§ **Exercise**
Scan the listing for the word "tail" and report every line that contains it.

§ **Provided records**
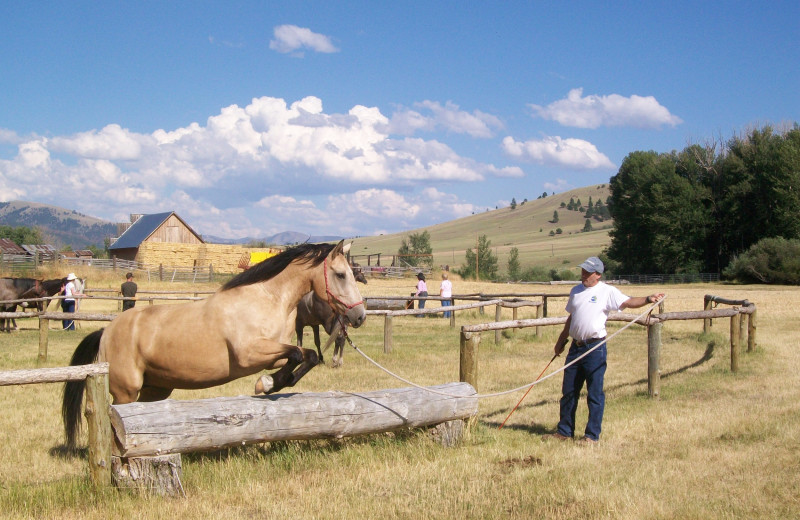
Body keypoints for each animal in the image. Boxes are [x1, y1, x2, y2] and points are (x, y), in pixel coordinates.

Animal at [61, 241, 368, 446]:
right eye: (341, 274)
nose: (359, 316)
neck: (267, 298)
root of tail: (106, 331)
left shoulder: (273, 353)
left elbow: (307, 356)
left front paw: (273, 383)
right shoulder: (249, 354)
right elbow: (298, 354)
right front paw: (265, 383)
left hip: (155, 389)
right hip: (126, 391)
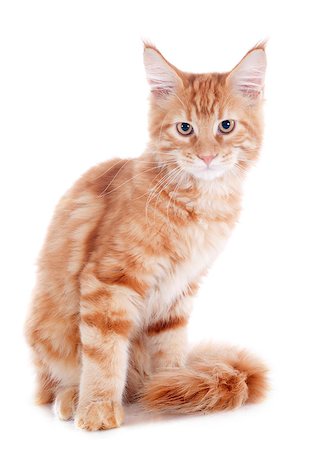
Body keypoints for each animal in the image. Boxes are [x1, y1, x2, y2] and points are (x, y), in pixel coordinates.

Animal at [25, 43, 268, 432]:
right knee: (52, 384)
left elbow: (169, 347)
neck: (198, 205)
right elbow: (103, 353)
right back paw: (71, 398)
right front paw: (97, 408)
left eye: (226, 126)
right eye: (185, 128)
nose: (207, 156)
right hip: (48, 331)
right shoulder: (109, 281)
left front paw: (173, 384)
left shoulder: (179, 292)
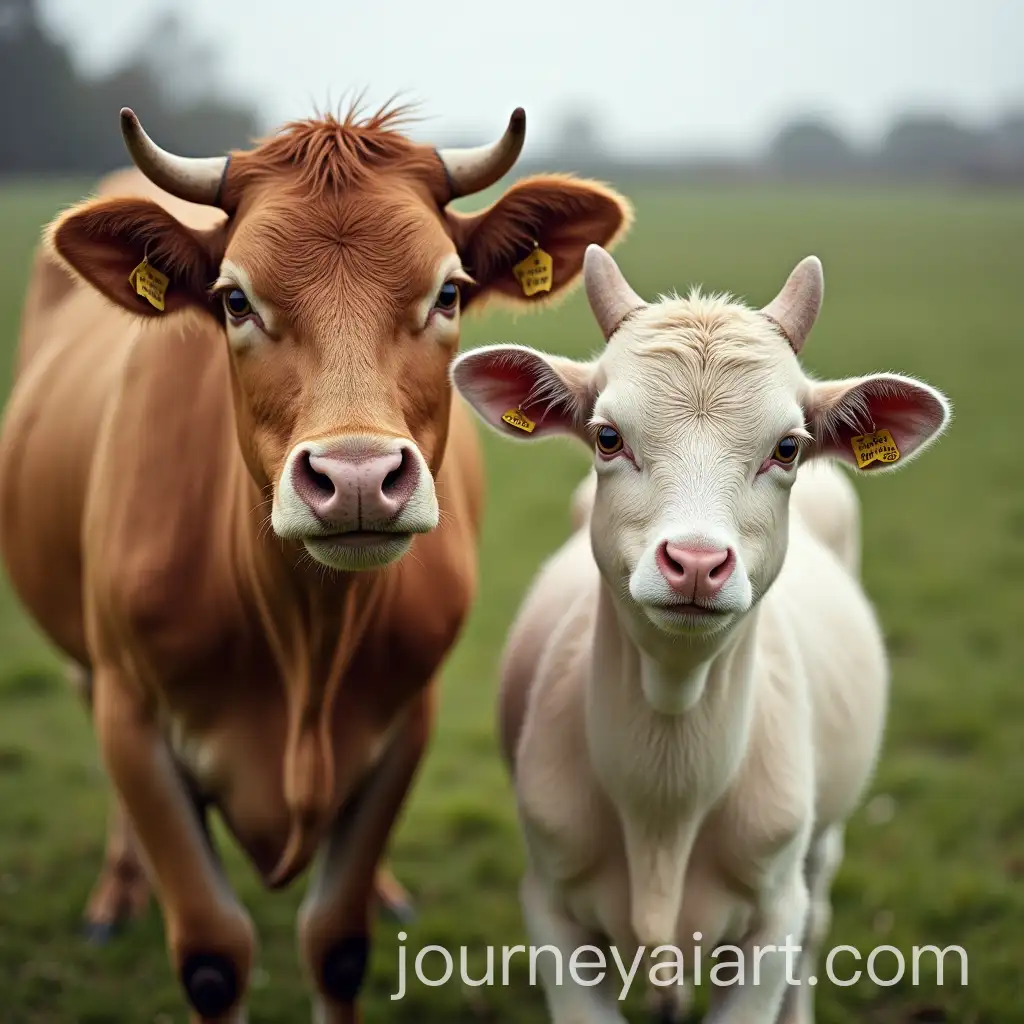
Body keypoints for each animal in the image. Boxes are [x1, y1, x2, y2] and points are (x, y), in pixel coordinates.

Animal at [0, 106, 632, 1022]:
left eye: (448, 292)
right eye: (234, 300)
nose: (359, 478)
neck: (303, 639)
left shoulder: (405, 720)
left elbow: (336, 942)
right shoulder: (134, 717)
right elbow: (213, 954)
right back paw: (116, 893)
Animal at [451, 245, 951, 1024]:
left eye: (788, 448)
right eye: (607, 437)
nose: (694, 563)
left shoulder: (772, 916)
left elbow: (785, 947)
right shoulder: (552, 908)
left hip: (821, 844)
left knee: (817, 923)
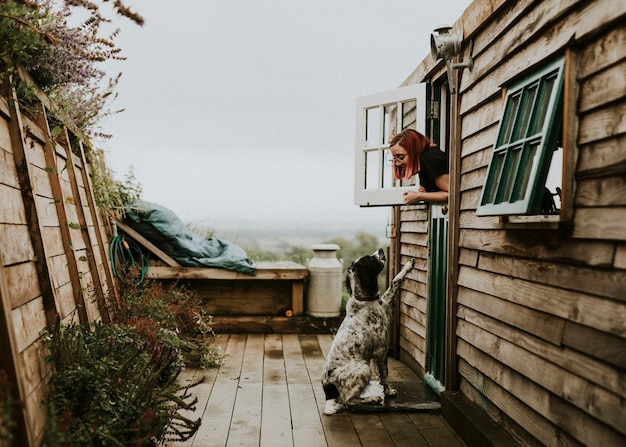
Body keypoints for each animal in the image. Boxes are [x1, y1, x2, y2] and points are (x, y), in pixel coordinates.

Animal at [322, 248, 414, 416]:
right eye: (370, 259)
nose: (381, 250)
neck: (364, 300)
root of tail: (328, 391)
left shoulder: (385, 302)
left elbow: (395, 281)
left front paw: (408, 265)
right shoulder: (381, 349)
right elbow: (385, 374)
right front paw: (388, 391)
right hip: (364, 368)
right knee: (349, 401)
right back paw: (372, 398)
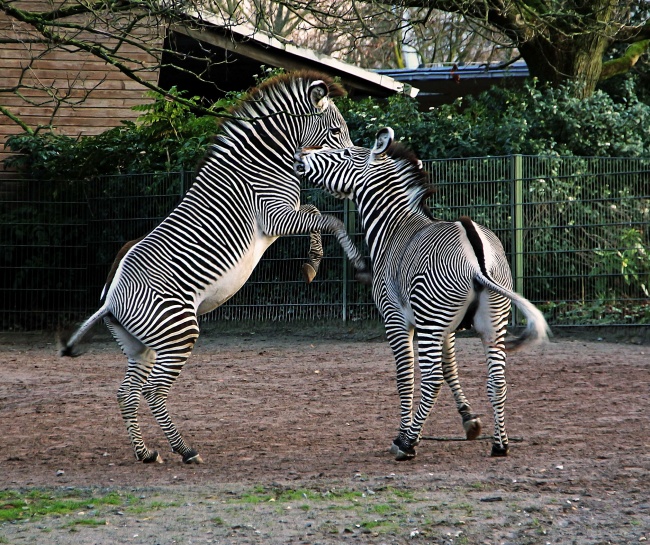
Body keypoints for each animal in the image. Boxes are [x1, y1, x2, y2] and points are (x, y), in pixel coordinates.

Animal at [60, 71, 370, 464]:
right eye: (335, 132)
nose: (353, 177)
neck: (264, 161)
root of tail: (110, 299)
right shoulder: (274, 217)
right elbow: (328, 219)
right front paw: (337, 263)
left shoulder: (283, 216)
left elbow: (318, 214)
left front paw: (313, 264)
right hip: (178, 332)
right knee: (154, 391)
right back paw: (185, 450)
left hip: (141, 346)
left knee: (127, 392)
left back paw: (146, 453)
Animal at [296, 127, 548, 460]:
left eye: (347, 153)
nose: (299, 154)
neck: (392, 229)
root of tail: (473, 245)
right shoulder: (448, 328)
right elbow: (451, 367)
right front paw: (470, 420)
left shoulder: (396, 319)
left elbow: (406, 377)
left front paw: (403, 434)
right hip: (491, 320)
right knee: (497, 380)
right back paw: (500, 444)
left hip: (431, 321)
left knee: (430, 380)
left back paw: (408, 444)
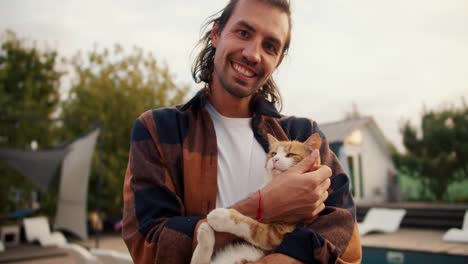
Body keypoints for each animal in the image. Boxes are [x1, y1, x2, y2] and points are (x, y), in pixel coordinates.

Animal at [190, 134, 322, 264]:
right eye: (273, 154)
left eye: (290, 155)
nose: (274, 160)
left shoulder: (275, 235)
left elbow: (252, 227)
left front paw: (222, 216)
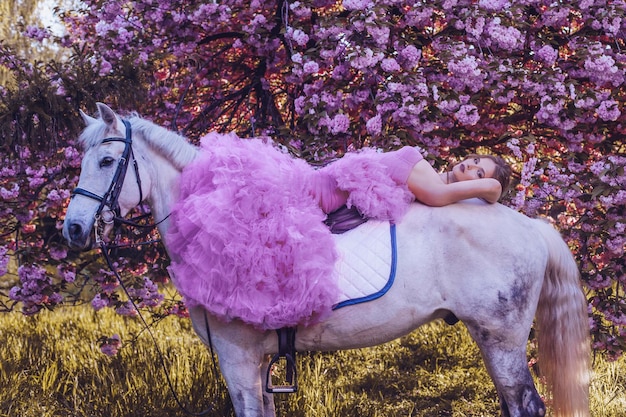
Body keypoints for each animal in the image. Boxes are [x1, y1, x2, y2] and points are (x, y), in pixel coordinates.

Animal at [61, 103, 588, 416]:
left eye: (106, 162)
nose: (74, 229)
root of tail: (532, 226)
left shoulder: (237, 359)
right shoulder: (256, 365)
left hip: (500, 338)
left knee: (526, 406)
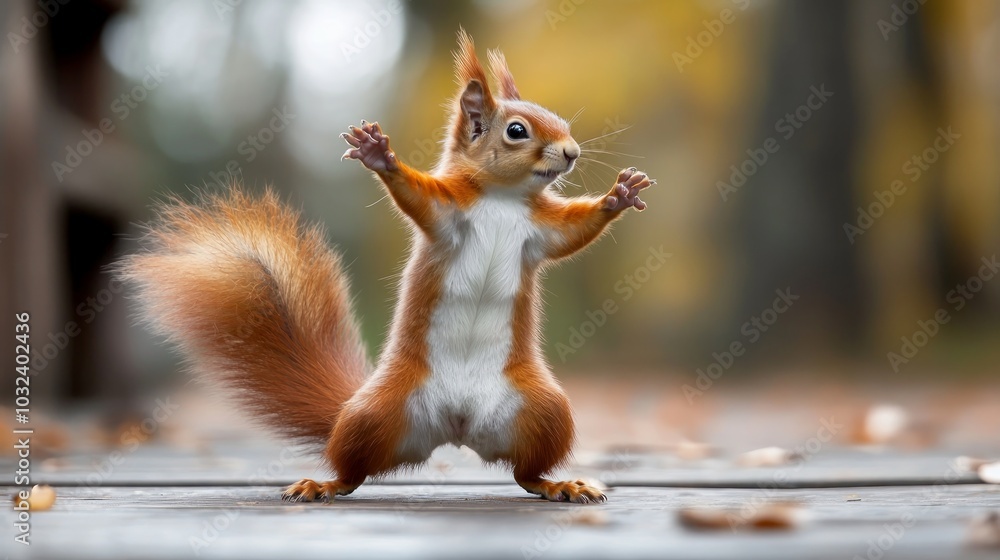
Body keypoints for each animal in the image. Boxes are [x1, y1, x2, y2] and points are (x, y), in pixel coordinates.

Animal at [117, 29, 654, 504]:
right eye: (517, 130)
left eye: (559, 120)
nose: (571, 152)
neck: (502, 199)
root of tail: (458, 427)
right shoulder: (447, 212)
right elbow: (417, 196)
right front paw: (381, 156)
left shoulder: (539, 230)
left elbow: (573, 232)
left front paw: (618, 196)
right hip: (375, 414)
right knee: (353, 468)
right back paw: (324, 484)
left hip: (542, 411)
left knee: (526, 472)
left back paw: (559, 484)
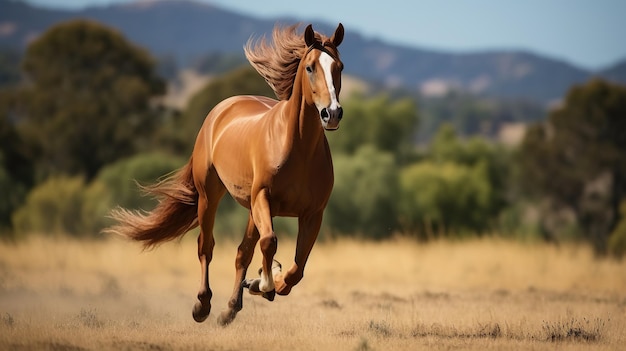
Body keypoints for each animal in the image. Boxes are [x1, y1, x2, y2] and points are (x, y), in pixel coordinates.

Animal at [105, 23, 344, 328]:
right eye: (311, 67)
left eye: (339, 66)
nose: (332, 114)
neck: (297, 147)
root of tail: (221, 109)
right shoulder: (263, 198)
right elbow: (270, 242)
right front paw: (263, 284)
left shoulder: (313, 214)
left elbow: (295, 269)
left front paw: (264, 283)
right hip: (210, 196)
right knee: (206, 246)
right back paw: (202, 305)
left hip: (251, 209)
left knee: (243, 252)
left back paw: (231, 308)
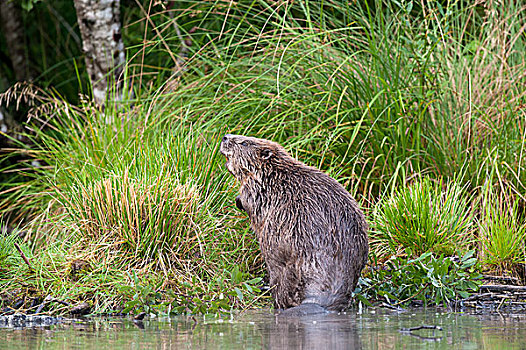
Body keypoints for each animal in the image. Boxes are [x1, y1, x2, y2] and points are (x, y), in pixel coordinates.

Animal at [221, 134, 370, 314]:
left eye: (244, 142)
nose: (225, 137)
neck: (274, 172)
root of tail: (317, 300)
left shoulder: (257, 187)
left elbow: (248, 200)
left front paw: (238, 200)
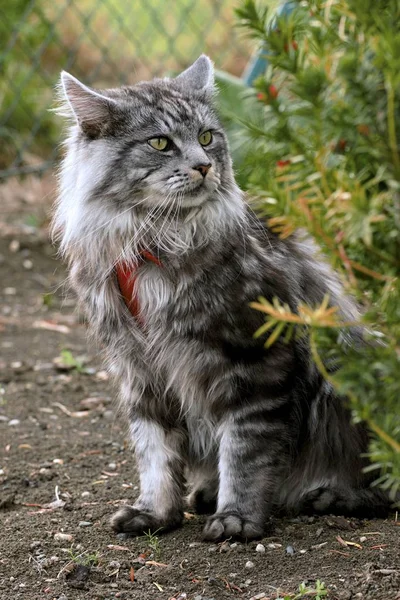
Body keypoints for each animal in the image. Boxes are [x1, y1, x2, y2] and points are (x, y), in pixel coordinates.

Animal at [53, 56, 390, 540]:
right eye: (160, 143)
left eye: (207, 138)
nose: (203, 166)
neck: (152, 243)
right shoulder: (139, 370)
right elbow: (155, 456)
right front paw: (156, 514)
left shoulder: (255, 362)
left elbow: (245, 452)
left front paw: (237, 519)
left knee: (382, 484)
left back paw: (327, 495)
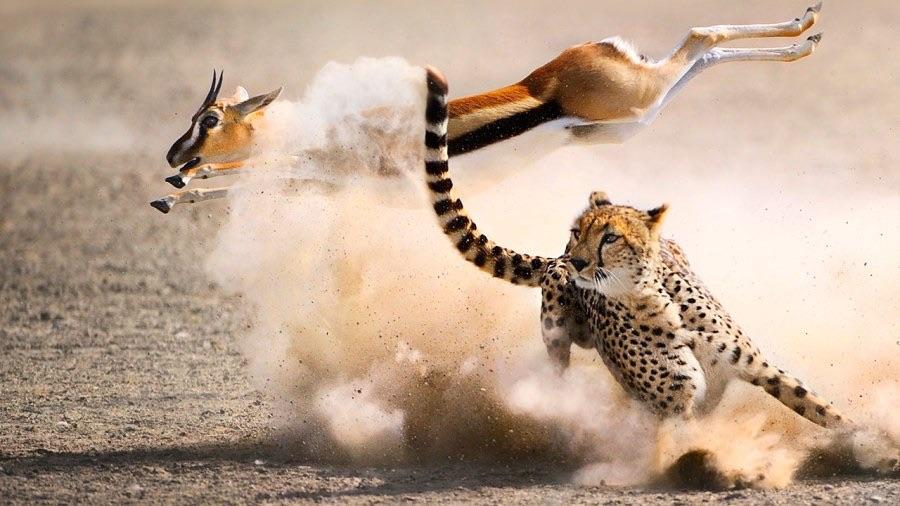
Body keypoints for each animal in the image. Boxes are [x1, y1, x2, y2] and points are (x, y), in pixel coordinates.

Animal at [152, 3, 823, 213]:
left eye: (209, 119)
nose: (172, 157)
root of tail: (590, 49)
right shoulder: (322, 185)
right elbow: (246, 180)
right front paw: (174, 194)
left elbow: (251, 171)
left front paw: (181, 187)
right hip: (627, 123)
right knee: (698, 58)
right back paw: (803, 35)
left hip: (634, 101)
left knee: (699, 37)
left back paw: (804, 30)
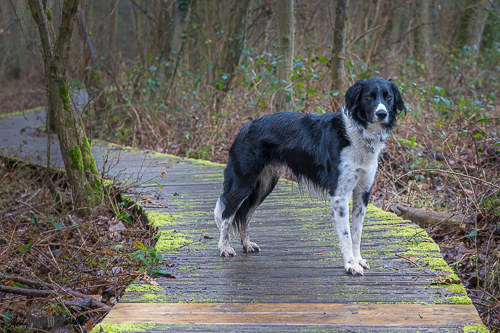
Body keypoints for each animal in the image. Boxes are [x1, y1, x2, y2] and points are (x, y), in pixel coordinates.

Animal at [214, 77, 406, 274]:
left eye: (388, 97)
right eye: (369, 97)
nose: (382, 113)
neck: (359, 135)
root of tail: (244, 128)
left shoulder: (362, 192)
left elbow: (357, 233)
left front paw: (358, 260)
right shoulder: (340, 194)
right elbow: (346, 234)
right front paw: (350, 265)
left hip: (264, 184)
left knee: (246, 214)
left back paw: (246, 244)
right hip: (244, 182)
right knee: (227, 213)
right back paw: (224, 248)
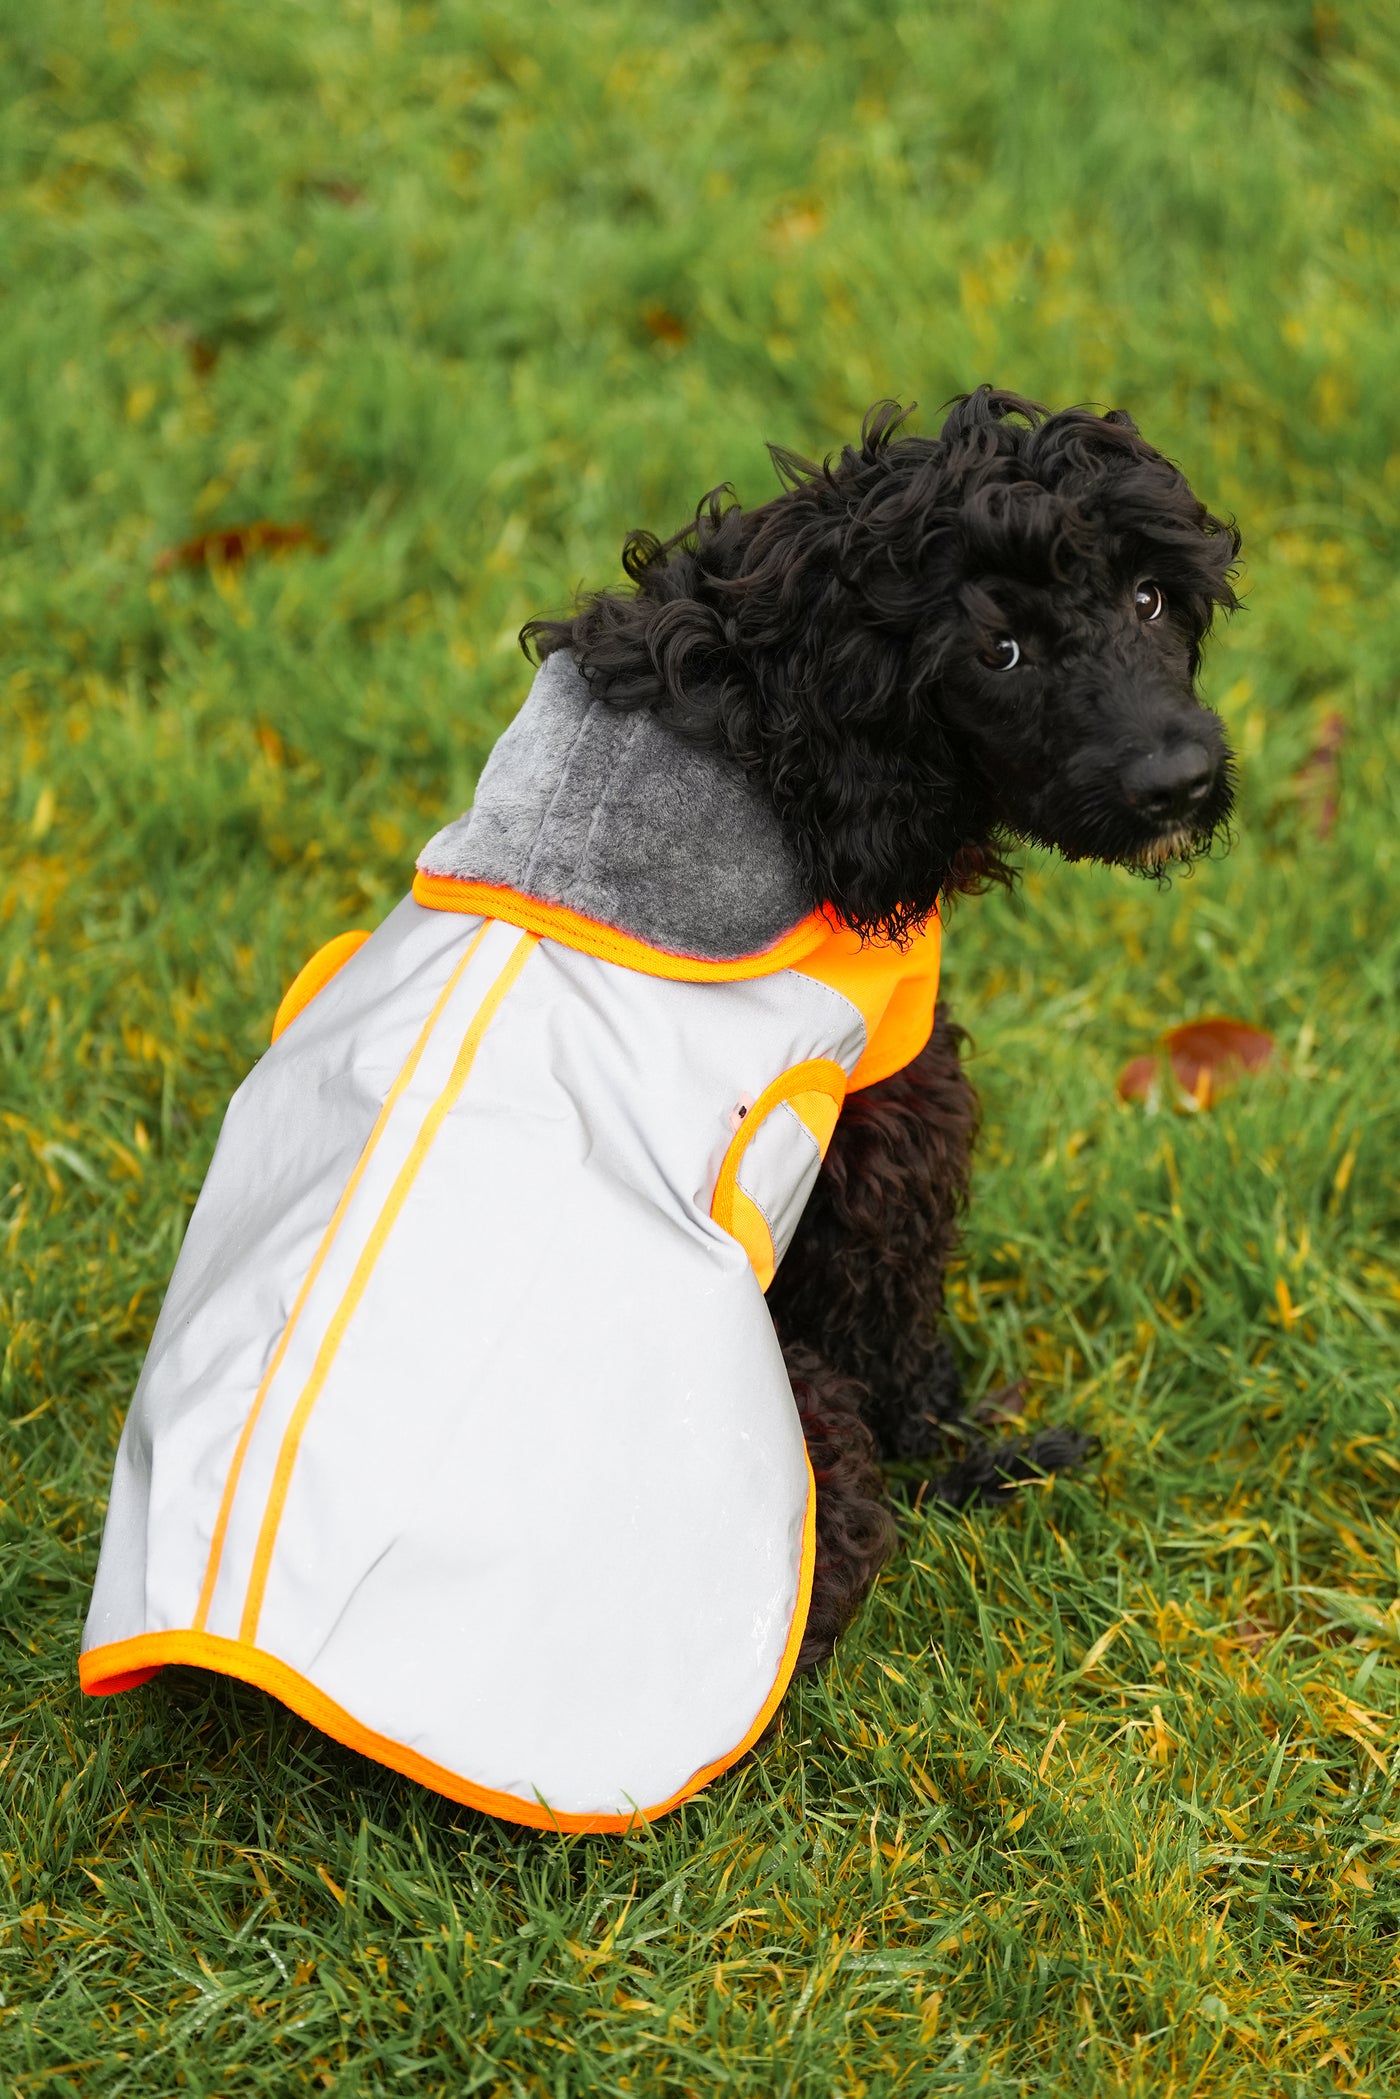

§ **Solution**
root of tail: (106, 331)
root of tail: (328, 391)
root of tail: (110, 299)
root of tail: (473, 245)
root of tail: (532, 226)
root of tail: (458, 427)
root of tail: (221, 109)
root of tail: (317, 300)
root of tail: (590, 49)
root of tail: (244, 128)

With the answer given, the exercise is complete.